Pediatric case of immune-mediated necrotizing myopathy with anti-HMGCR antibodies and dermatomyositis skin rash

A 9-year-old girl from Mayotte (a south-east African island) presented with progressive symmetrical proximo-distal muscle weakness associated with myalgias for the past year. A skin rash appeared on the extensor aspect of elbows, hands and knees, with pruritic erythematous plaques (Figs. 1, 2 and 3). Apart from periungual telangiectasias, the other dermatomyositis classical cutaneous manifestations (e.g. violaceous erythema of the eyelids, malar rash, poikiloderma) were not found. Patient also had muscular atrophy, reduced walking ability requiring a manual wheelchair for long distances and weight loss (BMI 12.97 kg/m²). Cutaneous calcinosis was not found. Skin biopsy revealed non-specific dermal inflammatory changes with mucin deposits, consistent with dermatomyositis. CK was markedly elevated at 26,240 IU/L (N < 180). ANA and myositis dot were negative. Anti-HMGCR antibodies were present at high levels (691 CU ; N < 20), leading to the diagnosis of IMNM.
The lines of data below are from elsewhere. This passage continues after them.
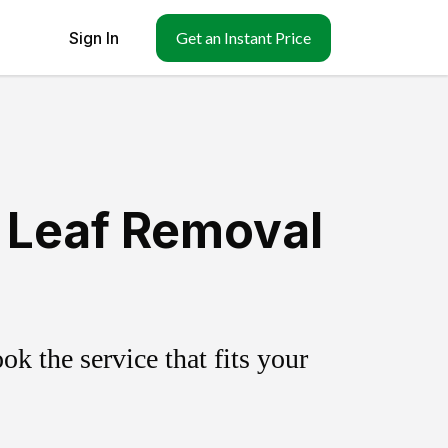
Sign In
Get an Instant Price
 Leaf Removal
k the service that fits your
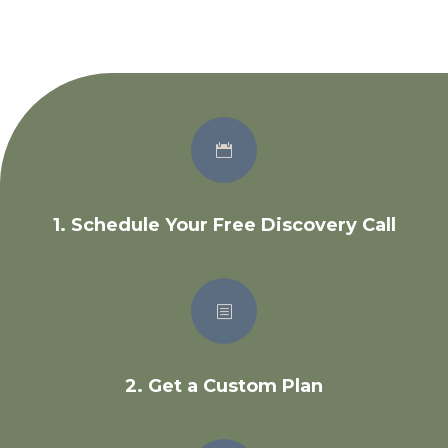

1. Schedule Your Free Discovery Call
b
2. Get a Custom Plan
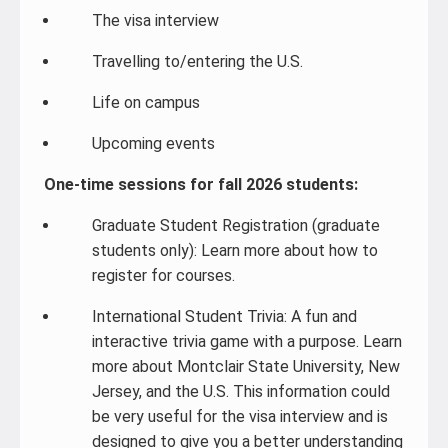
The visa interview
Travelling to/entering the U.S.
Life on campus
Upcoming events
One-time sessions for fall 2026 students:
Graduate Student Registration (graduate
students only): Learn more about how to
register for courses.
International Student Trivia: A fun and
interactive trivia game with a purpose. Learn
more about Montclair State University, New
Jersey, and the U.S. This information could
be very useful for the visa interview and is
designed to give you a better understanding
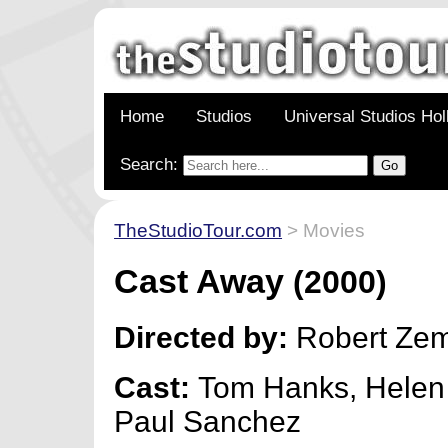
Home
Studios
Universal Studios Ho
Search:
TheStudioTour.com
> Movies
Cast Away
(2000)
Directed by:
Robert Zem
Cast:
Tom Hanks, Helen
Paul Sanchez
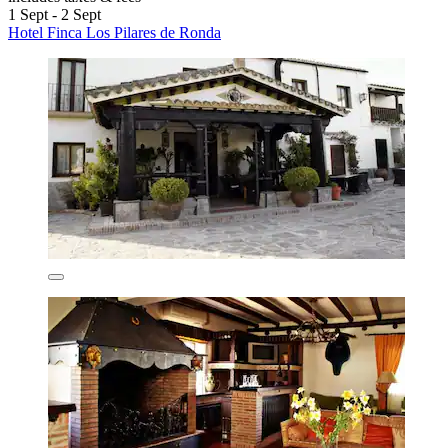
1 Sept - 2 Sept
Hotel Finca Los Pilares de Ronda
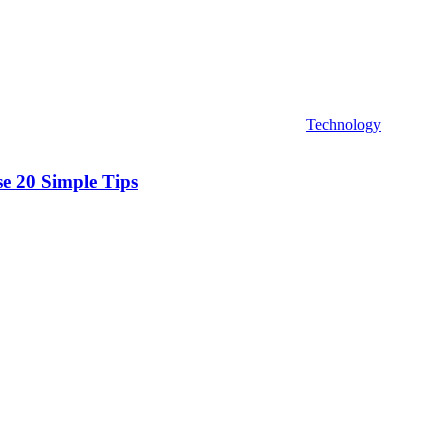
Technology
se 20 Simple Tips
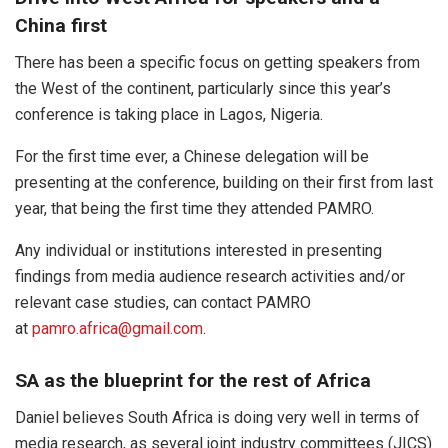
China first
There has been a specific focus on getting speakers from
the West of the continent, particularly since this year’s
conference is taking place in Lagos, Nigeria.
For the first time ever, a Chinese delegation will be
presenting at the conference, building on their first from last
year, that being the first time they attended PAMRO.
Any individual or institutions interested in presenting
findings from media audience research activities and/or
relevant case studies, can contact PAMRO
at
pamro.africa@gmail.com
.
SA as the blueprint for the rest of Africa
Daniel believes South Africa is doing very well in terms of
media research, as several joint industry committees (JICS)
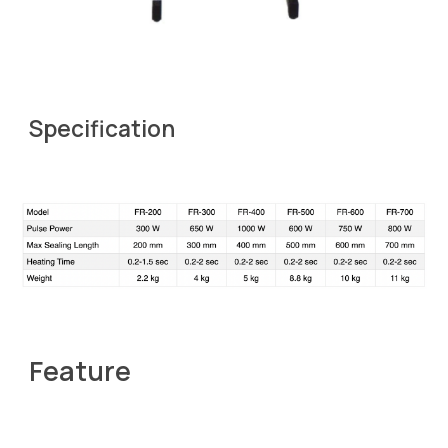
Specification
Feature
Other cases of IMNM associated with a rash suggestive of juvenile dermatomoyositis (JDM) have been reported [1, 2, 4]. In children with anti-HMGCR antibodies, this association does not seem unusual. Depending on the series, between 40 and 60% of them have skin manifestations suggestive of JDM [1, 2].

In our case, skin lesions disappeared after corticosteroid and methotrexate treatment. Muscle weakness persisted and CK levels plateaued, prompting the start of monthly IVIg courses. Rituximab will be added if no clinico-biological improvement is seen after 4 courses of IVIg. Resolution of the skin rash with myositis treatment and the presence of anti-HMGCR antibodies led us to consider this cutaneous involvement as secondary to the IMNM.